Confirmation of the new deals came as Aggreko issued an upbeat pre-close trading update yesterday in which the firm said results for the full year were likely to be slightly ahead of expectations.
The Glasgow firm said revenues for the period to December 31 were likely to come in at around £1.57 billion a similar figure to that achieved in 2012 while pre-tax profits were expected to be at least £335 million.
The profit figure is significantly below the 2012 out-turn of £365m but those results were inflated by the company’s involvement with the London Olympics.
Aggreko said that on an underlying basis the 2013 result was likely to be about 3% higher than the previous year.
The company has supported a range of showcase sporting events including supplying power to the London and Beijing Olympics and the World Cup in South Africa among other global events.
The announcement of Aggreko’s involvement in the Commonwealth Games in the FTSE 100 firm’s home city has been welcomed.
The contract will see Aggreko provide power to the games’ 13 sports venues and to the athletes village via 103 individual generator sets connected through a network of more than 1,000 distribution boards and 200 kilometres of cabling.

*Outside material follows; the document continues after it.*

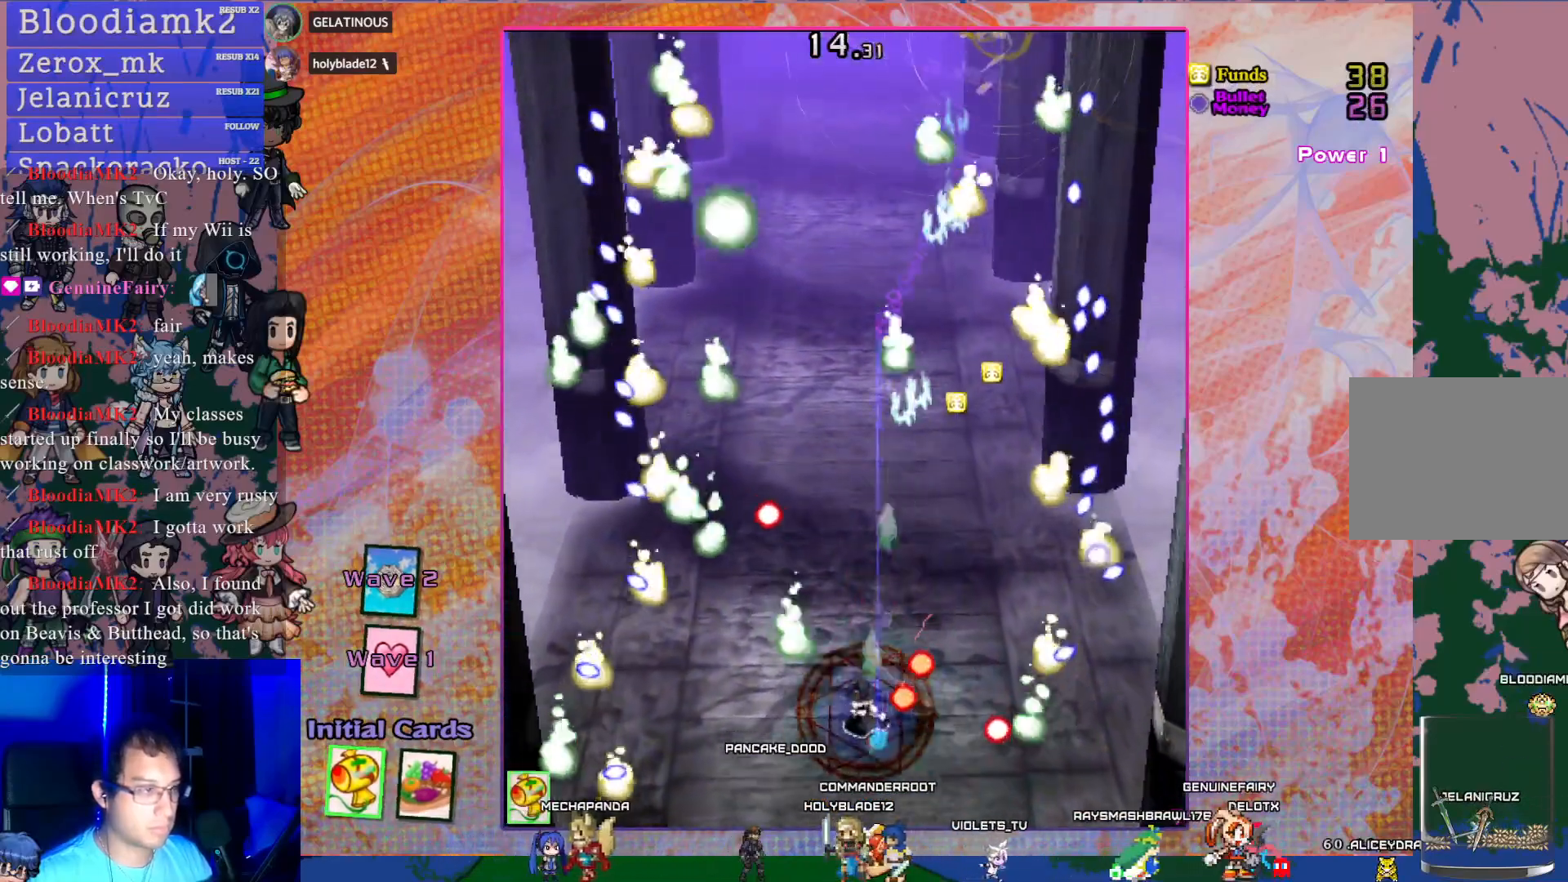
Gameplay with a controller (PlayStation layout); each line is a JSON object with the inputs held at the frame after it. "events" lists button and stick changes between this image and that frame as [ms after this image, input, new state], when the widget could be followed in between. Not read: L3 R3 right_stick.
{"buttons": ["CROSS", "DPAD_UP", "DPAD_LEFT"], "left_stick": "center", "events": [[100, "DPAD_LEFT", "up"], [167, "DPAD_RIGHT", "down"], [283, "DPAD_RIGHT", "up"], [433, "DPAD_LEFT", "down"], [467, "DPAD_UP", "down"]]}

“I am delighted to see the addition of Aggreko to the Glasgow 2014 sponsor family,” said Michael Cavanagh, chairman of Commonwealth Games Scotland.
In its update yesterday, Aggreko said revenues in its power projects business was expected to be around 2% lower than in 2012 with underlying trading margins down to around 30%. The firm said the division had secured 700MW of new orders during the year including a new 60MW diesel generation contract in Panama, the first time a temporary power supply will have entered a country’s wholesale electricity market.
Aggreko said its local business was on track for a “good” full year performance with underlying revenues around 6% ahead on the year and slight growth in margins anticipated.
The company said it remained in a “strong” financial position and debt was in line for a significant cut.
“Strong cash generation, mainly driven by lower capital expenditure, is expected to reduce net debt by around £200m over the prior year, with resulting net debt likely to be below £400m at the year end.”
Shares closed up 128.77 at 1,644.77 following trading on Monday.